Bahn nennt Zahlen zur aktuellen Streikbeteiligung

Am Wochenende sollen rund 30 Prozent der Fernzüge trotz GDL-Streik verkehren | Foto: DB AG

Nach Angaben der Deutschen Bahn haben seit Beginn der dritten Streikwelle etwas mehr als 6.000 Mitarbeitende des Konzerns ihre Arbeit niedergelegt.

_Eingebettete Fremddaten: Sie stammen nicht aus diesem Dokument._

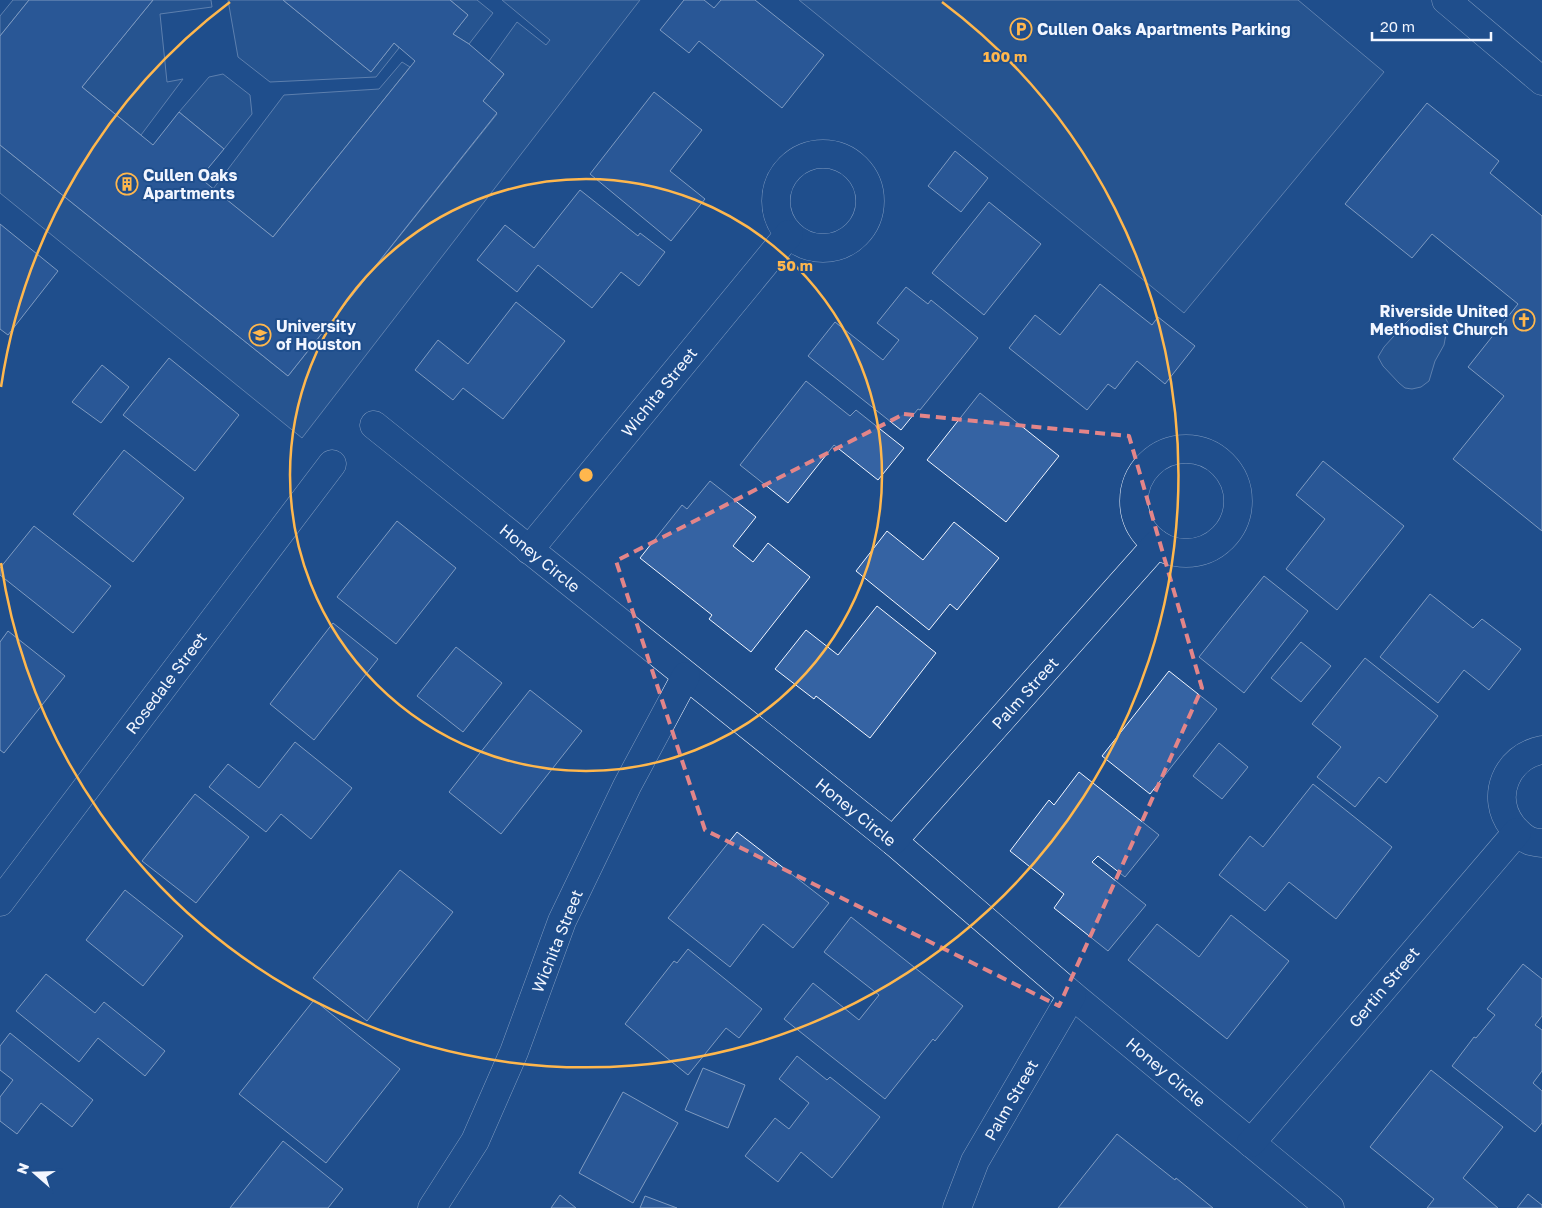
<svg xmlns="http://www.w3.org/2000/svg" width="1542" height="1208" font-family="'Golos Text',sans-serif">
<rect width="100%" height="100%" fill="#1f4e8c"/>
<g fill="#305b95" stroke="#a8bbd7">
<path d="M13,0h16l-29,36v-20z"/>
<path d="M153,0h58l1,7 -52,7 7,68 16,-3 -42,56 -59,-48z"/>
<path d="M228,0h55l88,72 23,-29 5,5 -23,29 -106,5 -32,-25z"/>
<path d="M450,0h27l16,13 -24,31 -16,-10 15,-19z"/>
<path d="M502,0h138l-338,438 -302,-245v-48l288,231 209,-262 -14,-13 21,-27 -15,-13 28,-39 29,23 4,-5z"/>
<path d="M799,0h499l86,72 -200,241z"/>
<path d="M402,62l8,5 -137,170 -60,-48 71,-94 95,-6z"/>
<path d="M223,74l27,21 2,19 -28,35 -45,-37 30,-35z"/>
<path d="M1425,309l10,1 9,5 4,8 -4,22 -9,16 -6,20 -8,6 -9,2 -7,-1 -6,-5 -16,-17 -5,-9 6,-10 18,-20 12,-12z"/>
</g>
<g fill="#3563a3" stroke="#f2f6ff">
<path d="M29,0h124l-71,87 71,58 26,-33 45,37 -24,29 73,59 142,-176 -21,-18 -23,29 -88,-72h167l18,15 -15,19 16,10 35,30 -21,27 14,12 -209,263 -288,-231v-109z"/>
<path d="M684,0h20l10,8 7,-8h34l69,55 -42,53 -83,-67 -10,12 -29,-23z"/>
<path d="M654,92l48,38 -32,41 35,28 -34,42 -81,-67z"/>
<path d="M1427,103l72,58 -9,12 52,43v315l-89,-72 51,-63 -36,-29 50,-63 -86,-70 -20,24 -67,-54z"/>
<path d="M955,151l33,27 -27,34 -33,-26z"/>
<path d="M580,190l58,46 2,-3 25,19 -26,34 -18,-14 -29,36 -54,-43 -21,27 -40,-32 28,-35 29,23z"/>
<path d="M989,202l52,42 -57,71 -52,-42z"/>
<path d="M0,224l58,47 -50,64 -8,-6z"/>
<path d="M1100,284l52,41 6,-8 37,29 -30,38 -28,-23 -22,28 -7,-5 -21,26 -78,-62 26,-33 25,20z"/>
<path d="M906,287l22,17 3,-4 47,38 -58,72 -2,-1 -17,21 -93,-74 27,-34 48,38 16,-20 -22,-17z"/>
<path d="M516,302l49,39 -62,78 -40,-31 -10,12 -38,-30 23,-30 30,24z"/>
<path d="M169,358l70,57 -44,56 -72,-56z"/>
<path d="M102,365l27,22 -28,36 -29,-21z"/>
<path d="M806,381l44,35 6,-6 48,38 -26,32 -44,-35 -46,58 -48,-38z"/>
<path d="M980,393l79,63 -53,66 -79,-62z"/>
<path d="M124,450l60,48 -51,64 -60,-48z"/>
<path d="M1323,461l81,65 -67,84 -51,-41 39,-50 -29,-24z"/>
<path d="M710,481l46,36 -23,29 20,16 15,-19 42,34 -59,75 -42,-33 3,-4 -72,-57 42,-53 5,4z"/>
<path d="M397,521l59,47 -60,76 -59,-47z"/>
<path d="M954,522l45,36 -42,52 -7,-6 -21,26 -73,-59 31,-40 36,29z"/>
<path d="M34,526l77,60 -38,47 -73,-58v-7z"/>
<path d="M1264,576l44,35 -64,82 -45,-36z"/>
<path d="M1430,594l43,34 9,-9 39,30 -32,41 -25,-20 -26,33 -58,-46z"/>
<path d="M877,606l59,47 -66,85 -54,-42 -2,3 -39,-30 31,-39 32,25z"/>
<path d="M333,623l45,36 -64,81 -44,-36z"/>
<path d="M8,631l57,45 -61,77 -4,-3v-108z"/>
<path d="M1301,642l30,24 -30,36 -30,-24z"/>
<path d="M456,647l46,36 -39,49 -46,-36z"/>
<path d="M1365,658l73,58 -52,67 -7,-6 -24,30 -38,-30 24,-30 -29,-23z"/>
<path d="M1169,671l48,38 -67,85 -48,-38z"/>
<path d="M530,690l52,41 -81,103 -52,-42z"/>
<path d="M295,742l57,46 -41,51 -30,-25 -15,18 -57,-45 19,-23 31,24z"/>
<path d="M1219,743l29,24 -26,32 -29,-23z"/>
<path d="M1079,772l80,63 -34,42 -27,-21 -6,6 54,43 -38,46 -54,-43 10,-14 -54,-43 39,-51 5,5z"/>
<path d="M1313,784l79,63 -56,72 -47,-37 -24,29 -46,-36 31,-39 13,11z"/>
<path d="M195,794l54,43 -53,66 -54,-42z"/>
<path d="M737,832l92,71 -36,45 -30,-24 -33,43 -62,-49z"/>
<path d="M400,870l53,42 -86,109 -54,-43z"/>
<path d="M125,890l58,46 -40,50 -57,-46z"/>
<path d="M1231,915l58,46 -62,78 -99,-79 29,-36 42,33z"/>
<path d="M851,917l112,89 -28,35 -2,-2 -48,60 -101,-80 29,-36 46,37 20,-25 -55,-43z"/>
<path d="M688,949l74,60 -23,29 -13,-10 -38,47 -63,-51 49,-63 3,2z"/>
<path d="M1523,964l19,15v37l-7,9 7,5v41l-9,12 9,8v32l-7,9 -83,-66 22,-29 2,1 19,-23 -8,-6z"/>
<path d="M46,974l49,39 9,-11 61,49 -20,25 -47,-38 -19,24 -63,-51z"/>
<path d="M314,1000l86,69 -74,94 -87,-69z"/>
<path d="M10,1033l83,67 -21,27 -31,-24 -24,31 -17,-13v-24l13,-17 -13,-10v-24z"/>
<path d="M797,1056l30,24 3,-3 50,40 -48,61 -31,-26 -23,30 -33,-26 30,-38 14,11 20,-26 -30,-24z"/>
<path d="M703,1068l42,17 -17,43 -43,-18z"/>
<path d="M1431,1070l72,57 -40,51 35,30h-71l7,-9 -64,-52z"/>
<path d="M623,1092l55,31 -45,80 -54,-30z"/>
<path d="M1117,1134l58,46 1,-2 37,30h-155z"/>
<path d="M283,1141l60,48 -15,19h-98z"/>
<path d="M1528,1194l14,11v3h-25z"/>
<path d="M560,1195l16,13h-25z"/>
<path d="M645,1196l32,12h-37z"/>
</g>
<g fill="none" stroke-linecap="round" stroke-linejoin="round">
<g stroke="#f2f6ff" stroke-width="29">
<g id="street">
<circle cx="823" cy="201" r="47"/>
<path d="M374,425l519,416 179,154 258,213"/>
<circle cx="1186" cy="501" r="52"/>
<path d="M529,550l260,-316"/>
<path d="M1542,750c-36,7 -52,47 -30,76 5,6 11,12 18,15 4,1 8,2 12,2"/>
<path d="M893,841l264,-297"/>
<path d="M0,902l332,-438"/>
<path d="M1251,1143l266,-311"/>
<path d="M432,1208l43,-67 39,-89 48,-131 65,-135 59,-110"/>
<path d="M957,1208l18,-47 97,-166"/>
</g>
</g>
<g stroke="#f2f6ff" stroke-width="29">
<path id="secondary" d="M1446,0l96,81"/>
</g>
<use href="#street" stroke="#1f4e8c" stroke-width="28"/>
<use href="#secondary" stroke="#1f4e8c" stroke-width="28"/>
</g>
<path d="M0 0H1542V1208H0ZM904,414l225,22 73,252 -143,318 -354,-176 -89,-269z" fill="#1f4e8c" fill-opacity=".55" fill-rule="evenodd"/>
<path fill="none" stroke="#e38589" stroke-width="4" stroke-dasharray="10 6" stroke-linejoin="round" d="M904,414l225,22 73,252 -143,318 -354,-176 -89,-269z"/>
<g fill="none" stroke="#ffb74d" stroke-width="2.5">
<circle cx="586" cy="475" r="296"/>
<path d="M1 387A592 592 0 0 1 230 2M942 2A592 592 0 1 1 1 563"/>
</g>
<defs>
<g id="parking-ring" transform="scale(1.125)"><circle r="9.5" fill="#1f4e8c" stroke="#ffb74d" stroke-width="1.5"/><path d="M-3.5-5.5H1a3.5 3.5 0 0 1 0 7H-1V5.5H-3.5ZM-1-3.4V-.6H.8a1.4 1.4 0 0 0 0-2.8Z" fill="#ffb74d"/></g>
<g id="building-ring" transform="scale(1.125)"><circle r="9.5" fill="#1f4e8c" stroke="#ffb74d" stroke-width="1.5"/><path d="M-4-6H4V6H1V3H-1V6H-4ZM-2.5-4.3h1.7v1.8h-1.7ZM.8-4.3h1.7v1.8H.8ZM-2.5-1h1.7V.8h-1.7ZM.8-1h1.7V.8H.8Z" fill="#ffb74d"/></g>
<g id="church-ring" transform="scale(1.125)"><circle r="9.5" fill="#1f4e8c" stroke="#ffb74d" stroke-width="1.5"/><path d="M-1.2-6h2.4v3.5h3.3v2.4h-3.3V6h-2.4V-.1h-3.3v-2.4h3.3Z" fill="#ffb74d"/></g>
<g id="university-ring" transform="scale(1.125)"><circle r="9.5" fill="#1f4e8c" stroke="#ffb74d" stroke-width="1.5"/><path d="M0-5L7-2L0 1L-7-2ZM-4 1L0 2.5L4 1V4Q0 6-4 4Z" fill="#ffb74d"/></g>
</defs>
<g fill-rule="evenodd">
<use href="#parking-ring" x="1021" y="29"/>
<use href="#building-ring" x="127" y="184"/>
<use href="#church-ring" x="1524" y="320"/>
<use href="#university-ring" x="260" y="335"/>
</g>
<g text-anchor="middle" stroke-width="4" stroke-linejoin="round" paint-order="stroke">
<g font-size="16" font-weight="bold" fill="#f2f6ff" stroke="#1f4e8c" text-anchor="start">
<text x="1037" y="35">Cullen Oaks Apartments Parking</text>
<text x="143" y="181">Cullen Oaks<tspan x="143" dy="18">Apartments</tspan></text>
<text x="1508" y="317" text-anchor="end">Riverside United<tspan x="1508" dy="18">Methodist Church</tspan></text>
<text x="276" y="332">University<tspan x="276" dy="18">of Houston</tspan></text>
</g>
<g font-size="16" fill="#f2f6ff" stroke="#1f4e8c">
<text transform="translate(659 392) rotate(-51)" y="6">Wichita Street</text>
<text transform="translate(540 558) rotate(39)" y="6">Honey Circle</text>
<text transform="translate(166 683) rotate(-53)" y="6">Rosedale Street</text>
<text transform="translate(1025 693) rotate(-48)" y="6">Palm Street</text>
<text transform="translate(856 812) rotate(39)" y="6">Honey Circle</text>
<text transform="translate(557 941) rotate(-68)" y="6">Wichita Street</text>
<text transform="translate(1384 987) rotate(-50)" y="6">Gertin Street</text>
<text transform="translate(1166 1072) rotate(40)" y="6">Honey Circle</text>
<text transform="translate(1011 1100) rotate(-60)" y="6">Palm Street</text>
</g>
</g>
<circle cx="586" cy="475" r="8" fill="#ffb74d" stroke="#1f4e8c" stroke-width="2.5"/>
<g font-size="15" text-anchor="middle" font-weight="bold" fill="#ffb74d" stroke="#1f4e8c" stroke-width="4" stroke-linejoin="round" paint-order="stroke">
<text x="1005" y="62">100 m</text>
<text x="795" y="271">50 m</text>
</g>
<g transform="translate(35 1173) rotate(290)" stroke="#1f4e8c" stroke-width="4" paint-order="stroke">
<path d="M0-4L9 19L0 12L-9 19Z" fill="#f2f6ff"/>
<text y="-8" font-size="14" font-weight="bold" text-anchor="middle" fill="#f2f6ff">N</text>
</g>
<path d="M1372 32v8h119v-8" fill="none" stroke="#f2f6ff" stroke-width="2.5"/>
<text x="1380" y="32" font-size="15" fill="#f2f6ff" stroke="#1f4e8c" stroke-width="4" paint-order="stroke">20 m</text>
</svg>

BERLIN | Neben dem Zugpersonal hat die Lokführergewerkschaft GDL auch wieder Beschäftigte von DB Netz, in der Instandhaltung und an den Bahnhöfen zum Arbeitskampf aufgerufen. In diesen Bereichen seien allerdings kaum „nennenswerte Arbeitsniederlegungen zu verzeichnen“, teilte die Bahn am Freitagabend mit.

Demnach beteiligten sich seit dem 1. September 5.955 von 19.700 Lokführern. Im Bereich Infrastruktur traten laut Bahn 50 Stellwerker (Fahrdienstleiter und Weichenwärter) von über 48.000 Mitarbeitenden der DB Netz AG in den Ausstand. In der Instandhaltung streikten laut Konzernangaben 36 von mehr als 24.700 Beschäftigten und an den Personenbahnhöfen bis dato 18 von rund 7.200 Mitarbeitenden.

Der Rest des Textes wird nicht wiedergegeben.